When I have decided to automate the process, I started by reading the Mortal Coil threads.

I was really happy that the hard work is done by example bot. The " "->"\t\t\t" replacement was easy to debug out.

For start I changed path to qpath interface, than I have added backtracking to the random search to search all paths for the starting point. This allows me to shrink the set of possible starts

(parity excluding starts at some levels was implemented as first improvement).

I have added degree one square dynamic detection to stop searching in earlier stages.

This itself lead to solving levels till 160 overnight.

(OK there was surprise that qpath requires first direction even on degree one starting square, and the search was several times stopped due to slow http request.)

I am planning to add dynamic disconnection detection as the next easy search stop in earlier stages.

The main problem of the search is lack of sharing information among different starting points.

I am tending to rewrite the code not to work on grid, but to work on graph based on grid, but with path shortcuts ... researching paths with all vertices with degree 2 is surely waste of time. This should be done well to allow extensions based on MortalCoil rules forced paths (as I would do manually)... so probabbly the edges will be directed. I expect in later stages the shortcut edges would require decision labels as well. (But this requires some assumptions about starting points).

BTW: I have proved that finding Hamiltonian path on a subgrid is NP complete (Tron AI challenge) ... based on Plasnik's prove that it's NP complete for planar deg 3 graphs. I was not thinking yet about NP completness of the MortalCoil. In the case of possivie answer ... there would be interesting generator of difficult levels. ... Now probably transformation from directed version of Plesnik's constructions would be easier.

... Hmm, either I am blind or it's difficult/impossible to make such a construction ... it could add interesting insides to the easines of solvability

I should look carefully at some levels for inspiration.

... I have added zero degree detection and heuristic for chosing starting point rather near places which were rarely visited on best fills from already tested starting points. This allows me to reach level 168 from level 0 in 2 and half hour. Not starting inside paths of degree 2 have not improved the solving time significantly. Disconnection detection and graph representation were not implemented yet.
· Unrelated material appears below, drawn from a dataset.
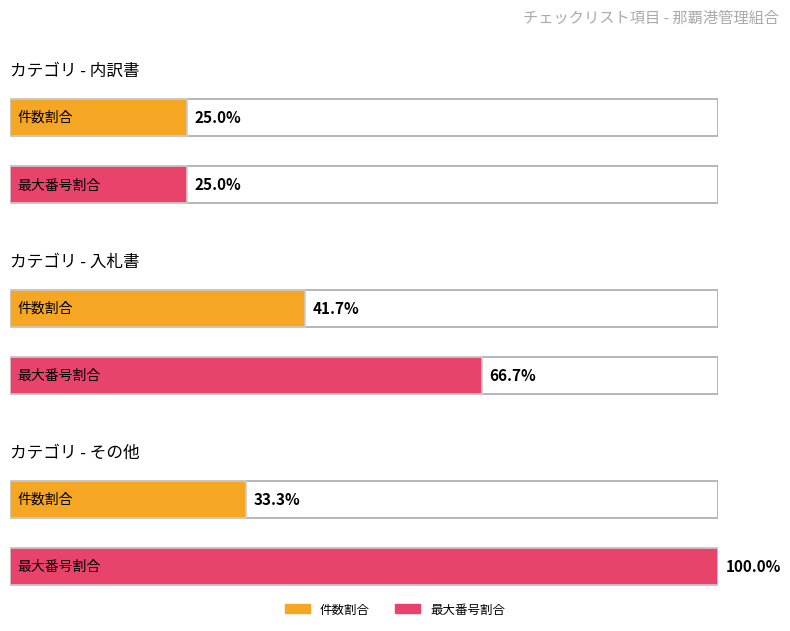

At which label is 内訳書 closest to 5?

内訳書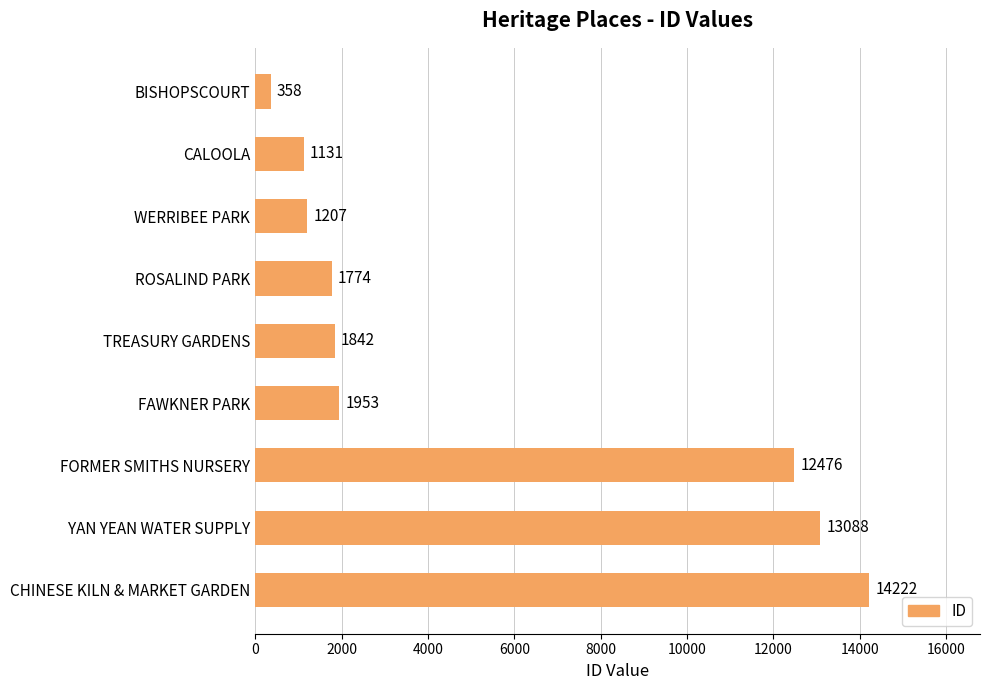

Where is the data nearest to the value 7290?

FORMER SMITHS NURSERY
Wow, lvl 170 ... not done after 9 hous of computation ... good time for next level of codding.

Hmmm, unconditional shortcuts gave small if any improvements so I had to add shortcuts based on assumption start is not in given region ... I hope it will help a lot, but one should be carefull in maintaining the assumption sets well ... dynamic discontinuity log^2 algorithm still not incorporated, even when no leaf producing branching factor of level 170 leads to long computations even from single start. I bet implementation of conditional shortcuts would improve the search decisions and speed much more so this was delayed.

Hmm, its unbelievable how many bugs I made when converting to conditional shortcuts ... I am debugging it for about a month and there are still bugs. Of course some of them mean better problem understanding, but I have expected to receive next unbuggy version faster to be able to start thinking about further improvements. ... no crossing solutions yet ... no discontinuity tests during the search, no "dead end tests of subgraphs", but better start/end sets filtering.
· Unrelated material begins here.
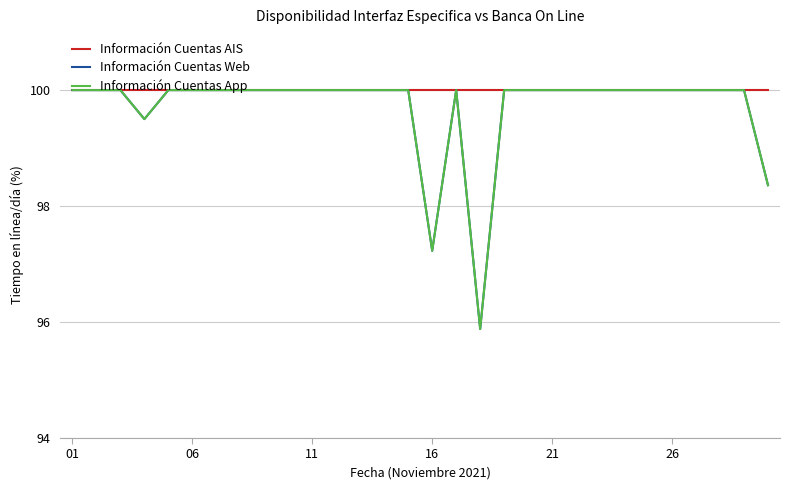

Is this an area chart (filled region under the line)?

No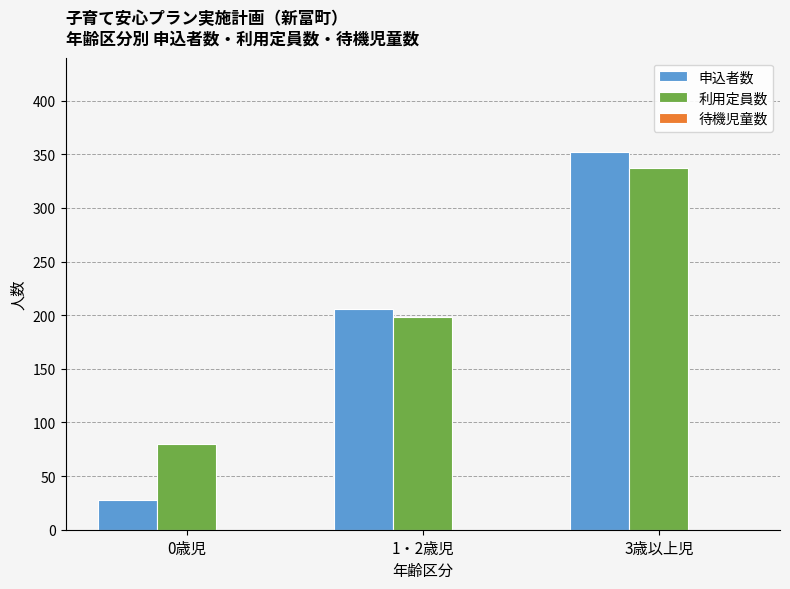

What is the difference between the maximum and minimum values in the 利用定員数 series?

257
Now it fails on level 88. BTW: It's slower on almost all levels than the search which lead me to solving lvls upto 174. I hope it's thanks to preprocessing, which will pay on higher levels.

OK level 88 shows how carefull one should be when using conditional shortcuts ... the correct solution has end in conditional shortcut assumption set (on neighbouring shortcut). And the solution fill goes opposite direction through a modified path ... this almost says the conditional shortcuts could rarely be used...
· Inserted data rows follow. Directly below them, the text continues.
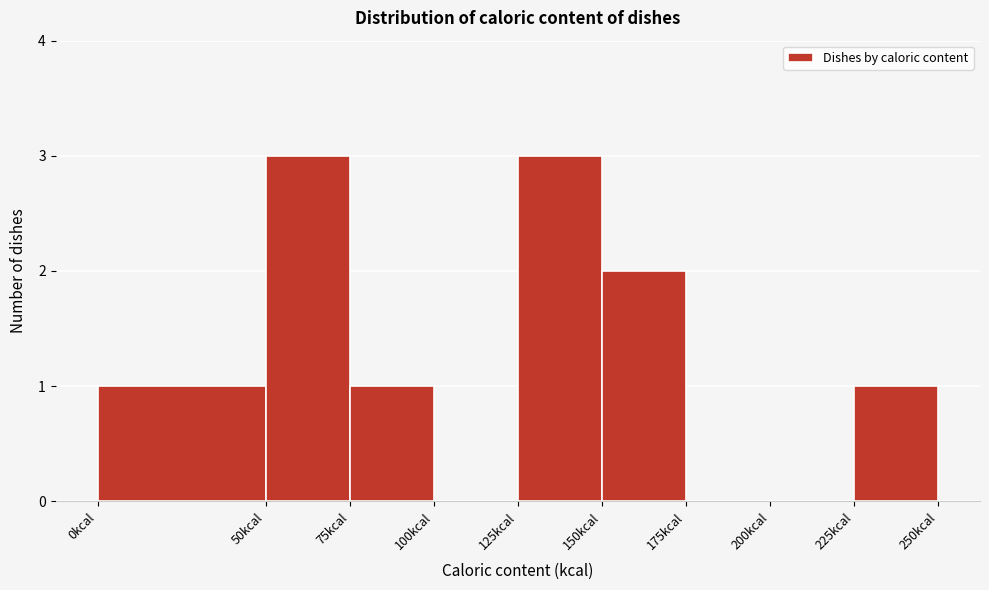

Reading left to right, transcribe this chart: for each bar, give the range it covers on the x-axis and its height. The values are not printed on the chart, so give them approximately, as read against the axis.

0 to 50: 1
50 to 75: 3
75 to 100: 1
100 to 125: 0
125 to 150: 3
150 to 175: 2
175 to 200: 0
200 to 225: 0
225 to 250: 1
Now when I think about implementing connectivity constraints, I am tending to use EulerTrees of Monika Rauch Henzinger and Tarjan variant of Top Trees of Mikkel Thorup uff ... that would use shortcuts implicitly and I could use constraints for conditional shortcuts to stop further searching if violated. The idea is to use TopTrees to detect first branching vertex on path in O(log n), and maintaining ET for a minimum spanning tree would garantee the connectivity. Search would "delete" unused nontree edges. Maintaining edge levels (and chain of (log n) ET forests) and maintaining invariant that ET tree on level i as at most n/2^i vertices finding replacements of tree edges using amortization argument that levels of edges could only increase ... and pays work with them ...

Removing as much as able edges before making next decision should lead to pruning faster...

OK ... I find next bug ... passed the 88 level and got stuck on 99. The conditional shortcuts works better then the original search on most levels till 99. The preprocessing on 99 could surely be improved.

Uff, seems after almost 2 months of debugging I got next working version ... with region path search, but without combining neighbouring regions. I have to let it run for a while before I start introducing next bugs ... advanced data structures not implemented, representation of sets is far from optimal ...